### [DIRECTIONS]
Copy each of the lines in the items below word for word, leaving out the pictures.

### [Stored entries]
----------
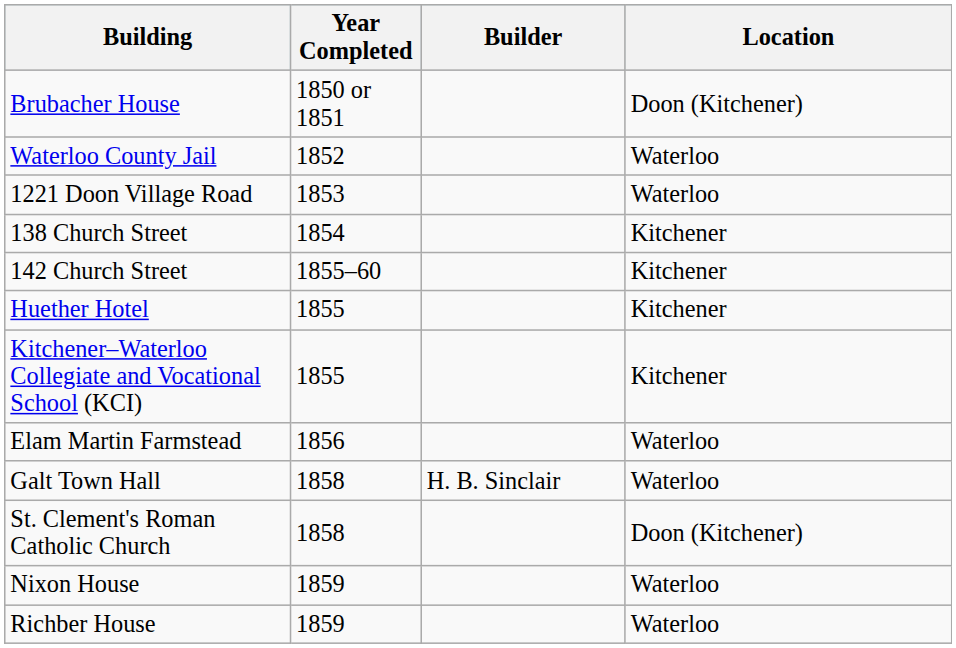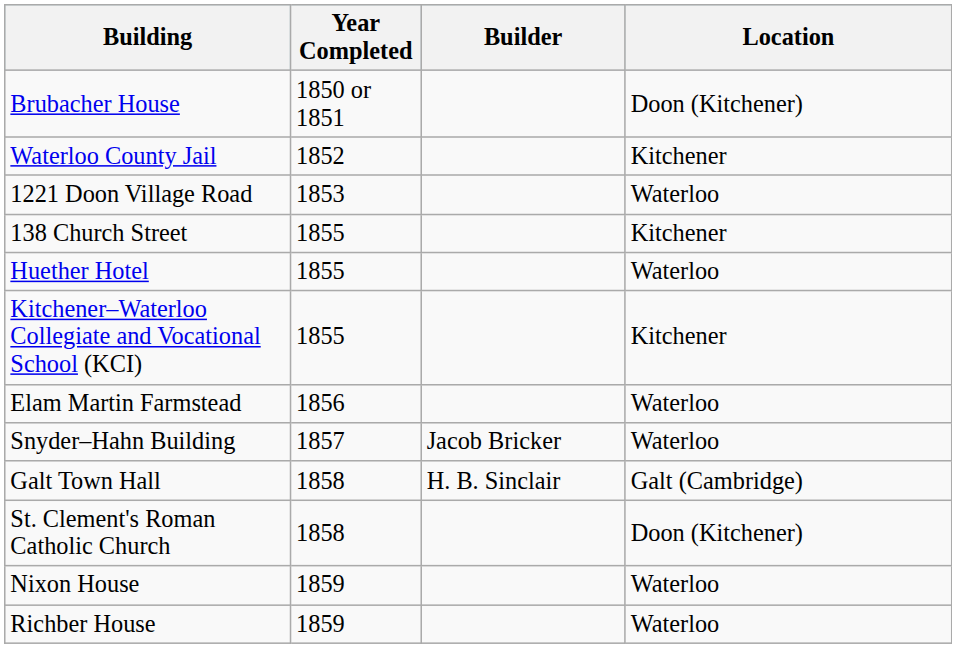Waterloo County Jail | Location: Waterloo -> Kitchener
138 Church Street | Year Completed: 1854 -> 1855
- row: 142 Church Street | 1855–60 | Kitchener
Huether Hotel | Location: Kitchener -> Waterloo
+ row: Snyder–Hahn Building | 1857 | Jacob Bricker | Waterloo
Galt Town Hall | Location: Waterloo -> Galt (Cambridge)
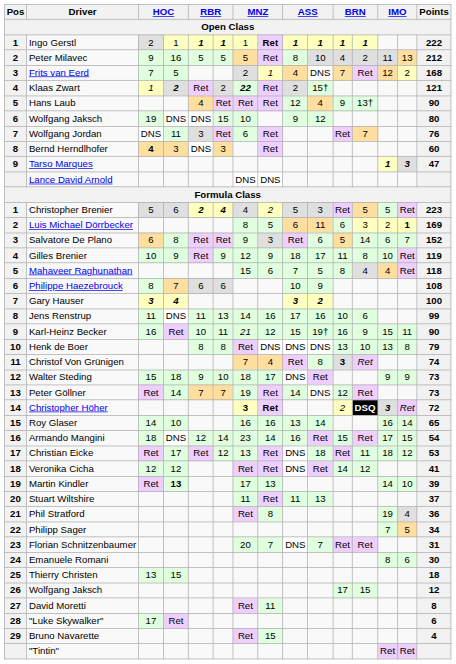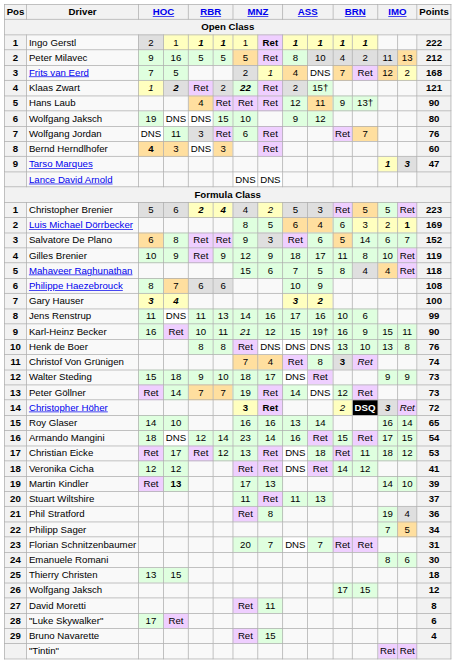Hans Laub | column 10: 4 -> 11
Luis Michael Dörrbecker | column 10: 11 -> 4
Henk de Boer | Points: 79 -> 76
----------
### [THE COMPLETED TASK]
Waterloo County Jail | Location: Waterloo -> Kitchener
138 Church Street | Year Completed: 1854 -> 1855
- row: 142 Church Street | 1855–60 | Kitchener
Huether Hotel | Location: Kitchener -> Waterloo
+ row: Snyder–Hahn Building | 1857 | Jacob Bricker | Waterloo
Galt Town Hall | Location: Waterloo -> Galt (Cambridge)
Hans Laub | column 10: 4 -> 11
Luis Michael Dörrbecker | column 10: 11 -> 4
Henk de Boer | Points: 79 -> 76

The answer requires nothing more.